Another advantage is the company’s strong relationships with the industry’s most sought-after chipmakers. This ensures that Supermicro has access to a steady supply of the most cutting-edge semiconductors to power its systems. Furthermore, energy efficiency has captured the spotlight, the result of power-hungry AI solutions. Supermicro’s long history of focusing on energy efficiency quickly attracted the industry’s attention.

The past year has been one for the record books for Supermicro. For fiscal 2024 (ended June 30), revenue surged 109% year over year to a record $14.9 billion. At the same time, its earnings per share (EPS) soared 76% to $20.09. Management said it continues to see “record demand,” as sales have increased five times faster than the industry average during the past 12 months, which helps illustrate that Supermicro is taking market share from its rivals. CEO Charles Liang suggested that the company controls an estimated 80% of the direct liquid cooling (DLC) server market for AI.

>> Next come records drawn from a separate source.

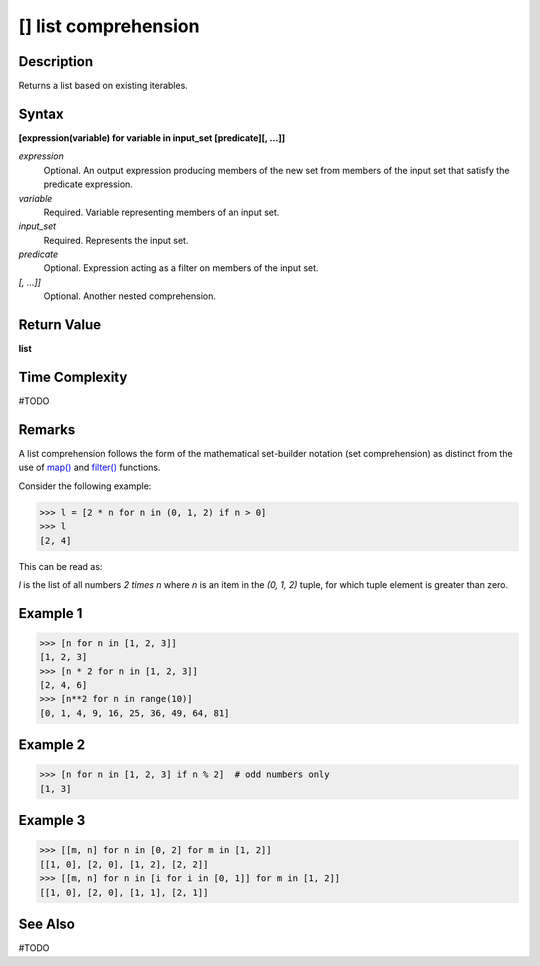 =====================
[] list comprehension
=====================

Description
===========
Returns a list based on existing iterables.

Syntax
======
**[expression(variable) for variable in input_set [predicate][, …]]**

*expression*
	Optional. An output expression producing members of the new set from members of the input set that satisfy the predicate expression.
*variable*
	Required. Variable representing members of an input set.
*input_set*
	Required. Represents the input set.
*predicate*
	Optional. Expression acting as a filter on members of the input set.
*[, …]]*
	Optional. Another nested comprehension.

Return Value
============
**list**

Time Complexity
===============
#TODO

Remarks
=======
A list comprehension follows the form of the mathematical set-builder notation (set comprehension) as distinct from the use of `map()`_ and `filter()`_ functions.

Consider the following example:

>>> l = [2 * n for n in (0, 1, 2) if n > 0]
>>> l
[2, 4]

This can be read as: 

*l* is the list of all numbers *2 times n* where *n* is an item in the *(0, 1, 2)* tuple, for which tuple element is greater than zero.

Example 1
=========
>>> [n for n in [1, 2, 3]]
[1, 2, 3]
>>> [n * 2 for n in [1, 2, 3]]
[2, 4, 6]
>>> [n**2 for n in range(10)]
[0, 1, 4, 9, 16, 25, 36, 49, 64, 81]

Example 2
=========
>>> [n for n in [1, 2, 3] if n % 2]  # odd numbers only
[1, 3]

Example 3
=========
>>> [[m, n] for n in [0, 2] for m in [1, 2]]
[[1, 0], [2, 0], [1, 2], [2, 2]]
>>> [[m, n] for n in [i for i in [0, 1]] for m in [1, 2]]
[[1, 0], [2, 0], [1, 1], [2, 1]]
       
See Also
========
#TODO

.. _map(): ../functions/map.html
.. _filter(): ../functions/filter.html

The company is experiencing growing pains, as evidenced by sinking margins, though management attributes those to product mix and a bottleneck related to certain components. On the plus side, the $800 million in affected sales weren’t lost, but rather pushed into the current quarter.

CFO David Weigand said that “We have a path to improve gross margins to the target range of 14% to 17%,” citing improving manufacturing efficiencies. The company also expects to boost profit margins when new manufacturing facilities come online later this year, which should also increase production capability to support $50 billion annually in sales.

That’s not to say there aren’t risks. Supermicro was the target of a short attack by Hindenburg Research, which alleged accounting irregularities without providing much in the way of proof. Supermicro then fanned the flames when it announced its annual report would be filed late. If that weren’t enough, reports emerged that the Department of Justice (DOJ) had opened an investigation in the wake of the short report.

If the company can work through these challenges, chances are the stock will continue its relentless climb higher.

Wall Street is still bullish on Supermicro

In the light of these dark clouds, you might think that Wall Street would be abandoning Supermicro en masse — but that’s simply not the case. Of the 17 analysts who covered the stock in September, seven rate the stock a buy or strong buy, and none recommend selling. Furthermore, an average price target of roughly $77 suggests there’s still upside potential of 62% compared to Supermicro’s closing price on Friday.

Loop Capital analyst Ananda Baruah remains the biggest Supermicro bull on Wall Street, with a buy rating and a Street-high, split-adjusted price target of $100. That suggests potential gains for investors of 111% compared to Monday’s closing price. The analyst believes Supermicro’s leadership was likely already aware of the DOJ probe and is cooperating with regulators. Baruah went on to say the company could more than double its revenue run rate to $40 billion over the next couple of years, which should fuel an increase in its stock price.

For those willing to take on some additional risk, Supermicro offers a persuasive value proposition. It’s currently selling for 23 times earnings and less than 2 times sales — the very definition of an underpriced stock.

Supermicro’s industry-leading position, secular tailwinds, and attractive price combine to represent a compelling opportunity for savvy investors.